Greetings from a Mediocre Uncle

Posted on November 30, 2012


One of the benefits of living here in China so far away from my extended family in the United States is that I have an excuse for being a terrible uncle.

Although I suspect my family is beginning to realize even if I lived next door to my nieces and nephews I’d still be a terrible uncle.

It’s hard enough to remember all the details of my own children’s lives, like their friends, interests and whether they’re old enough to smoke. And every bit of relationship information I have to remember about my nieces and nephews kicks out a bit of info I was storing about my kids, like where I left them last.

I do make an effort to express a minimum level of interest. When I hear something important happened in a niece or nephew’s life, I like to send a card containing two different inserts and their parents have the option of selecting the insert most suitable for the occasion:

Hey, buddy!
Congratulations on that achievement you recently accomplished, pal! If I know you, I’m sure you’re very pleased with the level of accomplishment you achieved in this general area and I know you will continue to be successful in the future, unless by the time you receive this letter you’ve already quit.
All the best, old sport!
Uncle Paul

Hi, old chum!
I’m sorry to hear about the disappointing news you received sometime in the last 1 to 6 months, amigo. I’m sure you’ll probably grow from your experience in this area, which will only serve to strengthen your values–whatever those may be.
You’re in our thoughts, comrade.
Uncle Paul

Yesterday my sister posted a recent picture of her children on Facebook. I decided this would be a good time to fulfill my yearly minimum of interest. I made the following comment under the picture:

Me: It’s great to see how good-looking your kids grew up to be considering what ugly children they were.
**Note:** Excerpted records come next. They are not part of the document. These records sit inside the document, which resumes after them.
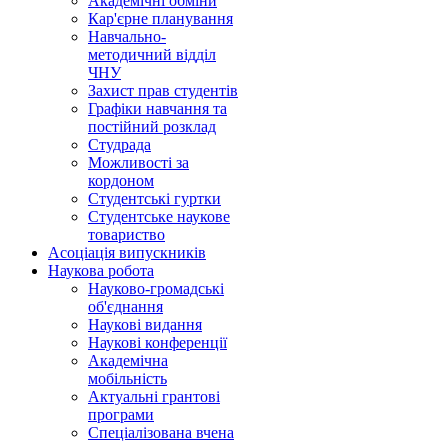
Академічні обміни
Кар'єрне планування
Навчально-
методичний відділ
ЧНУ
Захист прав студентів
Графіки навчання та
постійний розклад
Студрада
Можливості за
кордоном
Студентські гуртки
Студентське наукове
товариство
Асоціація випускників
Наукова робота
Науково-громадські
об'єднання
Наукові видання
Наукові конференції
Академічна
мобільність
Актуальні грантові
програми
Спеціалізована вчена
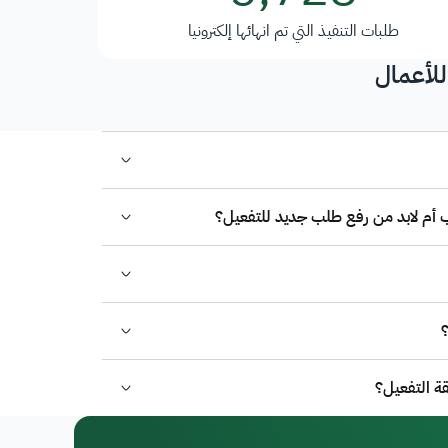
طلبات التنفيذ التي تم انهائها إلكترونيا
للأعمال
؟
ة التفعيل؟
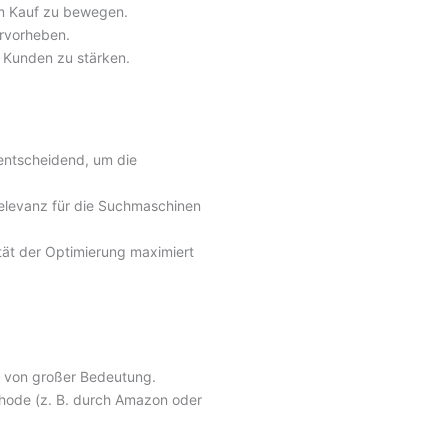
um Kauf zu bewegen.
ervorheben.
r Kunden zu stärken.
 entscheidend, um die
relevanz für die Suchmaschinen
tät der Optimierung maximiert
st von großer Bedeutung.
thode (z. B. durch Amazon oder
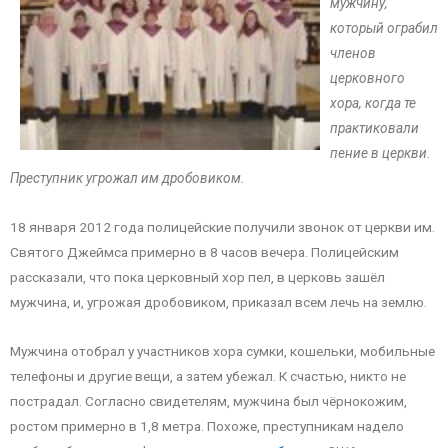
мужчину,
который ограбил
членов
церковного
хора, когда те
практиковали
пение в церкви.
Преступник угрожал им дробовиком.
18 января 2012 года полицейские получили звонок от церкви им.
Святого Джеймса примерно в 8 часов вечера. Полицейским
рассказали, что пока церковный хор пел, в церковь зашёл
мужчина, и, угрожая дробовиком, приказал всем лечь на землю.
Мужчина отобрал у участников хора сумки, кошельки, мобильные
телефоны и другие вещи, а затем убежал. К счастью, никто не
пострадал. Согласно свидетелям, мужчина был чёрнокожим,
ростом примерно в 1,8 метра. Похоже, преступникам надело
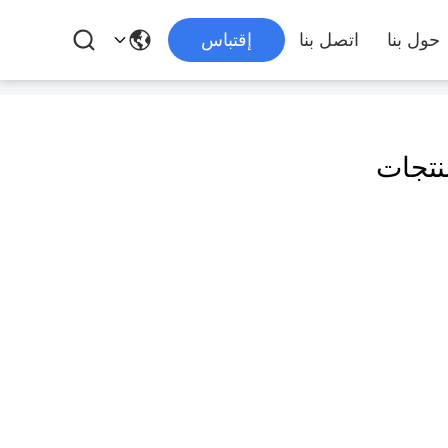
حول بنا
اتصل بنا
إقتباس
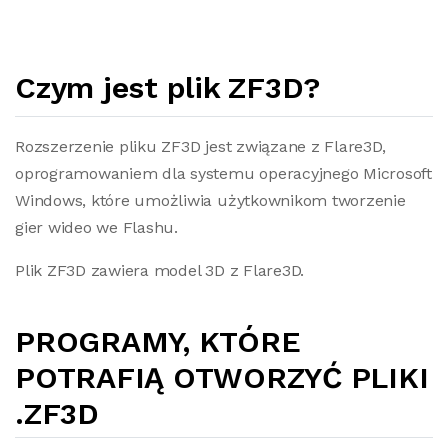
Czym jest plik ZF3D?
Rozszerzenie pliku ZF3D jest związane z Flare3D,
oprogramowaniem dla systemu operacyjnego Microsoft
Windows, które umożliwia użytkownikom tworzenie
gier wideo we Flashu.
Plik ZF3D zawiera model 3D z Flare3D.
PROGRAMY, KTÓRE
POTRAFIĄ OTWORZYĆ PLIKI
.ZF3D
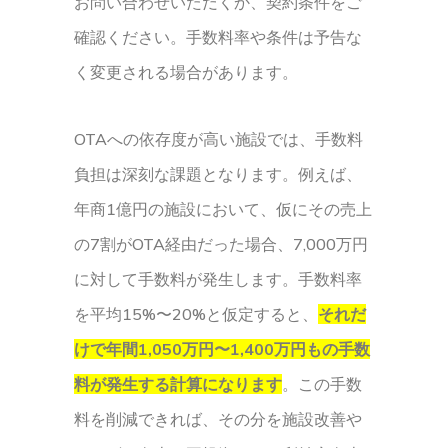
お問い合わせいただくか、契約条件をご
確認ください。手数料率や条件は予告な
く変更される場合があります。
OTAへの依存度が高い施設では、手数料
負担は深刻な課題となります。例えば、
年商1億円の施設において、仮にその売上
の7割がOTA経由だった場合、7,000万円
に対して手数料が発生します。手数料率
を平均15%〜20%と仮定すると、
それだ
けで年間1,050万円〜1,400万円もの手数
料が発生する計算になります
。この手数
料を削減できれば、その分を施設改善や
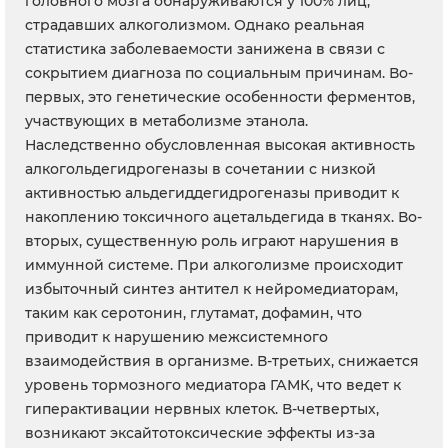
головного мозга обнаруживаются у 100% лиц,
страдавших алкоголизмом. Однако реальная
статистика заболеваемости занижена в связи с
сокрытием диагноза по социальным причинам. Во-
первых, это генетические особенности ферментов,
участвующих в метаболизме этанола.
Наследственно обусловленная высокая активность
алкогольдегидрогеназы в сочетании с низкой
активностью альдегиддегидрогеназы приводит к
накоплению токсичного ацетальдегида в тканях. Во-
вторых, существенную роль играют нарушения в
иммунной системе. При алкоголизме происходит
избыточный синтез антител к нейромедиаторам,
таким как серотонин, глутамат, дофамин, что
приводит к нарушению межсистемного
взаимодействия в организме. В-третьих, снижается
уровень тормозного медиатора ГАМК, что ведет к
гиперактивации нервных клеток. В-четвертых,
возникают эксайтотоксические эффекты из-за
(My niece responded immediately.)

Niece: That’s harsh uncle Paul.

(I didn’t know any of my nieces and nephews would be online since I assumed toddlers wouldn’t be allowed to use a computer, but apparently they haven’t been toddlers in a decade.)

Me: I’m just repeating what your parents told me. I’m glad everything turned out in the end.

Niece: I was born a princess! And u know it!

Me: Don’t take it so badly. You were by far the least ugly of your siblings. You were always my favorite and I feel validated that you’ve grown up to be so non-ugly.

Nephew: Always her favorite, huh?

Me: Let me know when your sister is offline and I’ll tell you who my real favorite is.

Me: It might help me in choosing a favorite if I knew which one of you had more money.

Niece: Stop trying to bribe us for your affection!

Me: I never promised the favorite niece/nephew any affection. As your uncle, I won’t remember the day of your birth but I will remember the month. I’ll remember you recently made a sports team but I won’t know which sport. If I manage to send you a card at graduation, I might misspell your name and the cash enclosed might be in a currency you don’t recognize. But I can promise the favorite will be the first one I rescue in case of a fire.

Keeping in touch wasn’t near as difficult as I anticipated. I might even have enough energy to do it twice next year.